1443. No person may bind anyone but himself and his heirs by a contract made in his own name, but he may promise in his own name that a third person will undertake to perform an obligation, and in that case he is liable to reparation for injury to the other contracting party if the third person does not undertake to perform the obligation as promised.


Stipulation for another

1444. A person may make a stipulation in a contract for the benefit of a third person. The stipulation gives the third person beneficiary the right to exact performance of the promised obligation directly from the promisor. 1445. A third person beneficiary need not exist nor be determinate when the stipulation is made; he need only be determinable at that time and exist when the promisor is to perform the obligation for his benefit. 1446. The stipulation may be revoked as long as the third person beneficiary has not advised the stipulator or the promisor of his will to accept it. 1447. Only the stipulator may revoke a stipulation; neither his heirs nor his creditors may do so. If the promisor has an interest in maintaining the stipulation, however, the stipulator may not revoke it without his consent. 1448. Revocation of the stipulation has effect as soon as it is made known to the promisor; if it is made by will, however, it has effect upon the opening of the succession. Where a new beneficiary is not designated, revocation benefits the stipulator or his heirs. 1449. A third person beneficiary or his heirs may validly accept the stipulation, even after the death of the stipulator or promisor. 1450. A promisor may set up against the third person beneficiary such defenses as he could have set up against the stipulator.

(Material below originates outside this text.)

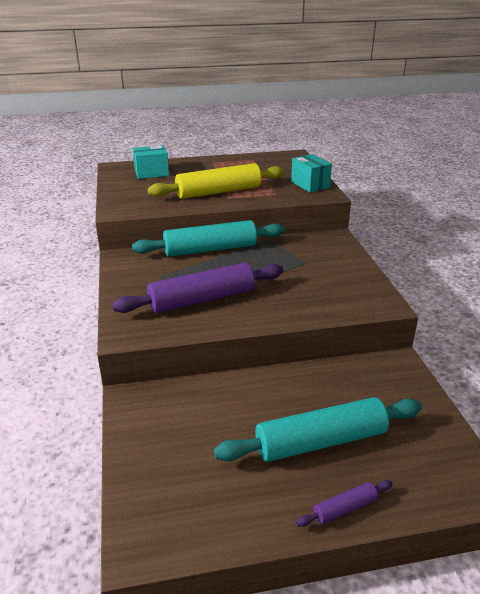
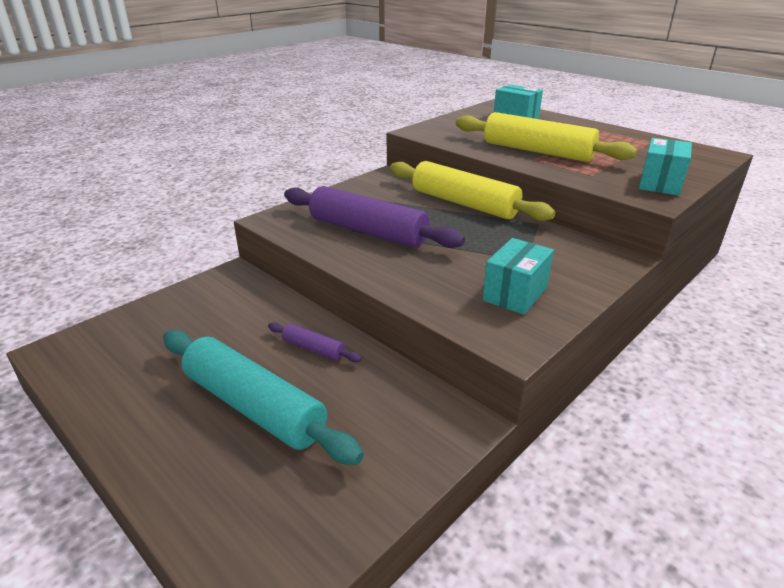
camera: 55 degrees right, 0 degrees up
turquoise rolling pin [132,220,284,257] -> yellow rolling pin [390,161,555,221]
purple rolling pin [296,480,393,527] -> purple rolling pin moved to [268,322,362,362]
none -> turquoise box [482,238,554,315]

1451. Simulation exists where the parties agree to express their true intent, not in an apparent contract, but in a secret contract, also called a counter letter. Between the parties, a counter letter prevails over an apparent contract. 1452. Third persons in good faith may, according to their interest, avail themselves of the apparent contract or the counter letter; however, where conflicts of interest arise between them, preference is given to the person who avails himself of the apparent contract.


Special effects of certain contracts

Transfer of real rights

1453. The transfer of a real right in a certain and determinate property, or in several properties considered as a universality, vests the acquirer with the right upon the formation of the contract, even though the property is not delivered immediately and the price remains to be determined. The transfer of a real right in a property determined only as to kind vests the acquirer with that right as soon as he is notified that the property is certain and determinate. 1454. If a party transfers the same real right in the same movable property to different acquirers successively, the acquirer in good faith who is first given possession of the property is vested with the real right in that property, even though his title may be later in time. 1455. The transfer of a real right in an immovable property may not be set up against third persons except in accordance with the rules concerning the publication of rights.


Fruits and revenues and risks incident to property

1456. The allocation of fruits and revenues and the assumption of risks incident to property forming the object of a real right transferred by contract are principally governed by the Book on Property. The debtor of the obligation to deliver the property continues, however, to bear the risks attached to the property until it is delivered.